Un classique étonnament peu variable dans sa version de base
Hybride entre deck building, course/parcours et création de moteur, Great Western Trail est aujourd'hui un classique et il serait redondant de rappeller à quel point il est génial, élégant, à la fois foisonnant et beau.Certes mais il faut relever certaines de ses particularités qui sont moins reluisantes.
1- Quand même bien complexe pour un public juste initié.
Comme il a été beaucoup joué et que de nombreuses personnes en connaissent les règles de ce jeu sur le bout des doigts, ce jeu est parfois présenté comme quasi familial. Il faut cependant rappeller que Great Western Trail est complexe, touffu, plein de petites règles subtiles qui le situent à l'extrême limite entre l'intitié et l'expert. On pourrait donc dire qu'il s'agit d'une sorte de jeu d'initiation aux jeux experts, aux vrais, ce qui réclamment VRAIMENT du boulot pour les comprendre, ceux à côté desquels Agricola ou Marco Polo s'apparentent à des jeux de l'oie. Alors ok, GWT n'est PAS vraiment dans cette catégorie, mais il s'en situe juste à la limite!
Certes, le tour de jeu est incroyablement simple (avancez votre pion, faites l'action, refaites votre main) mais la tendance de Pfister à imaginer plein de petits mécanismes imbriqués est ici à son plein, même si elle attendra son apex avec Maracaïbo. C'est quelque chose à prendre en compte si vous êtes la personne qui va devoir le lire et l'expliquer pour la première fois. Pour y jouer en étant guidé par un autre joueur, par contre, pas de problème: vous allez bien faire les 3 actions que j'ai énumérée plus haut et vous allez complètement vous planter, mais au moins vous aurez découvert un jeu assez incroyable.
2- Courbe de progression lente mais immuable.
C'est dans ce plantage des début que réside la seconde chose à savoir sur GWT: un peu comme Race for The Galaxy, vous allez devoir y rejouer de nombreuses fois pour lentement progresser et en comprendre les rouages, amérliorer votre niveau, chaque action étant capitale pour la suite, bien qu'on n'en comprenne pas immédiatement les implications.
Le problème, c'est que contrairement à RFTG, cela devient ensuite répétitif d'appliquer les formules qu'on a trouvées: il n'y a pas de réelle variabilité qui change radicalement votre orientation stratégique, les cartes vache/objectif de départ ou le placement des bâtiment neutres ne changeant pas grand chose.
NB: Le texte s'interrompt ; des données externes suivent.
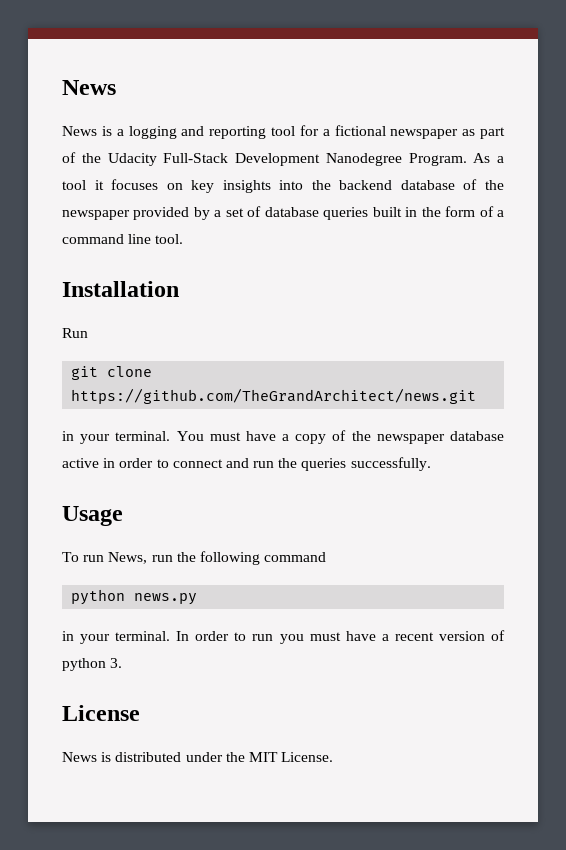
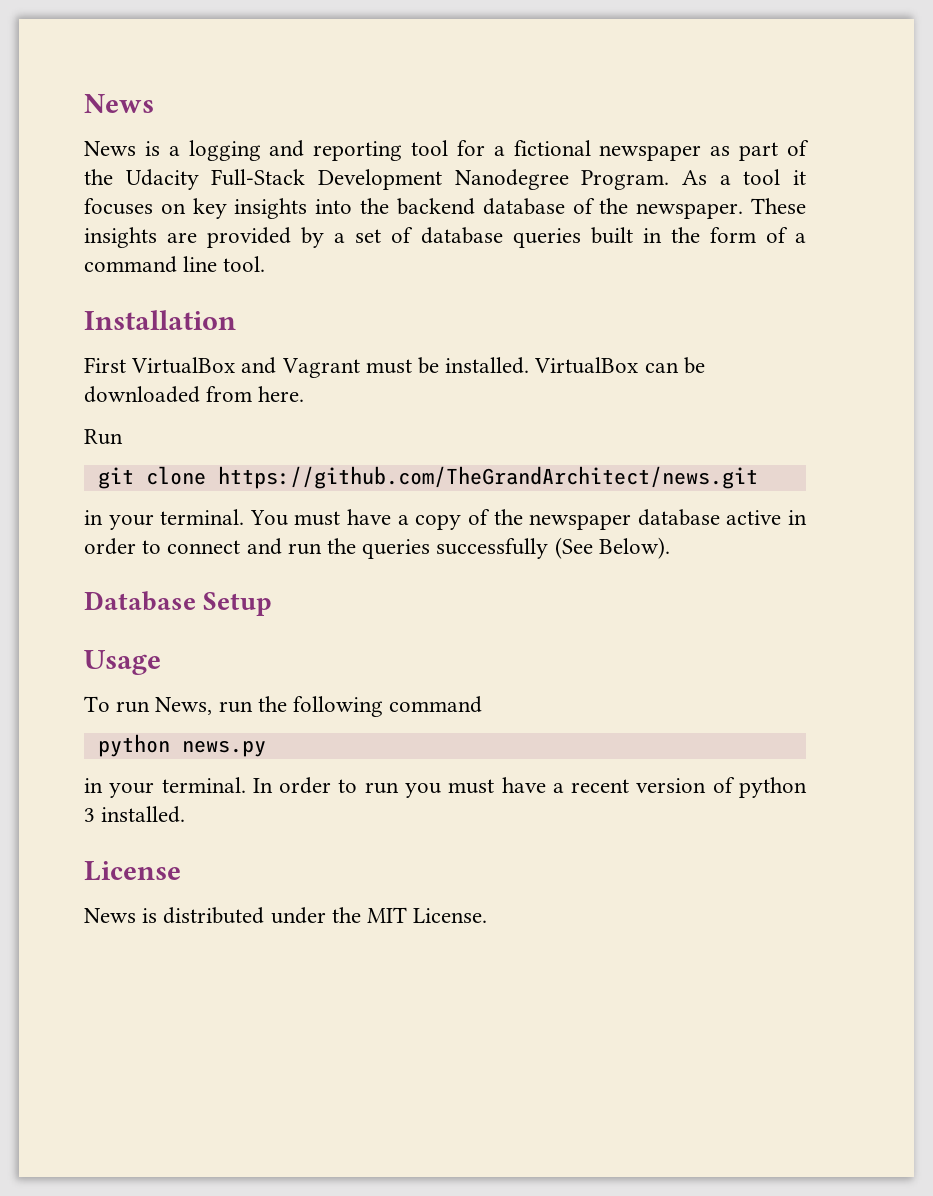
[62,210,130,220] newspaper -> [636,198,807,219] [84,227,198,248] newspaper. These insights are
(179, 289) none -> [84,357,705,378] [84,386,305,403] // First VirtualBox and Vagrant must be installed. VirtualBox can be downloaded from here.
[350,457,431,471] successfully. -> [436,537,670,559] [84,591,273,616] successfully (See Below). // Database Setup
[110,658,123,668] 3. -> [84,806,186,823] 3 installed.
3- Donc il FAUT se "ruer vers le nord"!
En ce sens, l'extension Ruée verts le nord est non seulement un complément indispensable pour les joueurs expérimentés qui vont renouveler leurs stratégies, mais aussi pour les néophytes qui bénéficieront de plus de souplesse, en construisant par exemple à Memphis dès le début, puis tout aussi facilement plus loin sur le plateau d'extension, et ainsi ne se retrouveront pas bloqué dans la "spirale de bouse" que connaissent bien les débutant à ce jeu! La possibilité de changer 2 cartes, cruellement absente du jeu de base, a d'ailleurs été reprise dans la version Argentine. Il est surprenant que la réédition n'ait pas inclu la Ruée vers le nord, tant celle-ci ouvre et améliore le jeu sans le compléxifier encore. L'extension Venise de Marco Polo faisait d'ailleurs exactement la même chose, et y parvenait, mais avec quand même moins de brio. Ce qui est bien avec cette extension, c'est qu'elle ne fait pas juste l'effet d'une ambulance qui vient "soigner" le jeu malade, comme le fait Marchands de Venise: elle le hisse véritablement à un autre niveau.